== Exercise directions ==
Could you repeat all of the entries below, character for character?

[Records contained in a dataset]

※

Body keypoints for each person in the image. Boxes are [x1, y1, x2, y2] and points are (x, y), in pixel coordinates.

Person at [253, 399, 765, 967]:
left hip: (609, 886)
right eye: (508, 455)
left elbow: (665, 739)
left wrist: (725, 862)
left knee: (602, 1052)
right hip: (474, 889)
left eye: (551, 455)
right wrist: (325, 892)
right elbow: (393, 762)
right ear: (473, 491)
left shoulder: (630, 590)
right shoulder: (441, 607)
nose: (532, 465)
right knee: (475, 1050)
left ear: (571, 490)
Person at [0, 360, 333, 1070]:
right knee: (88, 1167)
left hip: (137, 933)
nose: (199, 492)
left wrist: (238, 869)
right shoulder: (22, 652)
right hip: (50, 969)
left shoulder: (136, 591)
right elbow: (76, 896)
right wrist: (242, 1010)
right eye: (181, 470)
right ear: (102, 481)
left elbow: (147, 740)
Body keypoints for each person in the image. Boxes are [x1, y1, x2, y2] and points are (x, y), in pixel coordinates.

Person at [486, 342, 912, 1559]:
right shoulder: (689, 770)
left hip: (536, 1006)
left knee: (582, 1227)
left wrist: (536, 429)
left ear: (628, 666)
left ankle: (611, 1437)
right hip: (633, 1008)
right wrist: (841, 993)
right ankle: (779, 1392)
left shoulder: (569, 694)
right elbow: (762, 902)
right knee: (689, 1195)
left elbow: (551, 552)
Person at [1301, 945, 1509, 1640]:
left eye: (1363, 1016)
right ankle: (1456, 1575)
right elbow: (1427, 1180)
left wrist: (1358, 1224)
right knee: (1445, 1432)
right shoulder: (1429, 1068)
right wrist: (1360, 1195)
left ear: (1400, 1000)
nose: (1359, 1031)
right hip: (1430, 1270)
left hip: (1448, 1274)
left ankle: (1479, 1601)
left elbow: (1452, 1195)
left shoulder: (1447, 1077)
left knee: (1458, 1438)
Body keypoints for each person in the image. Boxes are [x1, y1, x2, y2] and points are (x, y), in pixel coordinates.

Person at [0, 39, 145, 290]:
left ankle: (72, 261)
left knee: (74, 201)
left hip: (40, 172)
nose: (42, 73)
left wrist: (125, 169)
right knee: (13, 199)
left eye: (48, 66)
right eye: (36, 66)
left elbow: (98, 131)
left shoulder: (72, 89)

※

== Written response ==
Body keypoints for each person in the image. Boxes are [x1, y1, x2, y2] and points are (x, y), in pixel coordinates.

Person at [253, 399, 765, 967]:
left hip: (609, 886)
right eye: (508, 455)
left elbow: (665, 739)
left wrist: (725, 862)
left knee: (602, 1052)
right hip: (474, 889)
left eye: (551, 455)
right wrist: (325, 892)
right elbow: (393, 762)
right ear: (473, 491)
left shoulder: (630, 590)
right shoulder: (441, 607)
nose: (532, 465)
right knee: (475, 1050)
left ear: (571, 490)
Person at [0, 360, 333, 1070]:
right knee: (88, 1167)
left hip: (137, 933)
nose: (199, 492)
left wrist: (238, 869)
right shoulder: (22, 652)
right hip: (50, 969)
left shoulder: (136, 591)
right elbow: (76, 896)
right wrist: (242, 1010)
right eye: (181, 470)
right ear: (102, 481)
left elbow: (147, 740)
Body keypoints for each person in the image. Boxes are [x1, y1, x2, y2] and points are (x, y), in pixel coordinates.

Person at [486, 342, 912, 1559]:
right shoulder: (689, 770)
left hip: (536, 1006)
left knee: (582, 1227)
left wrist: (536, 429)
left ear: (628, 666)
left ankle: (611, 1437)
right hip: (633, 1008)
right wrist: (841, 993)
right ankle: (779, 1392)
left shoulder: (569, 694)
right elbow: (762, 902)
right knee: (689, 1195)
left elbow: (551, 552)
Person at [1301, 945, 1509, 1640]:
left eye: (1363, 1016)
right ankle: (1456, 1575)
right elbow: (1427, 1180)
left wrist: (1358, 1224)
right knee: (1445, 1432)
right shoulder: (1429, 1068)
right wrist: (1360, 1195)
left ear: (1400, 1000)
nose: (1359, 1031)
right hip: (1430, 1270)
left hip: (1448, 1274)
left ankle: (1479, 1601)
left elbow: (1452, 1195)
left shoulder: (1447, 1077)
left knee: (1458, 1438)
Body keypoints for each person in the image. Boxes are [x1, y1, x2, y2] and points are (x, y), in pixel coordinates.

Person at [0, 39, 145, 290]:
left ankle: (72, 261)
left knee: (74, 201)
left hip: (40, 172)
nose: (42, 73)
left wrist: (125, 169)
right knee: (13, 199)
left eye: (48, 66)
right eye: (36, 66)
left elbow: (98, 131)
left shoulder: (72, 89)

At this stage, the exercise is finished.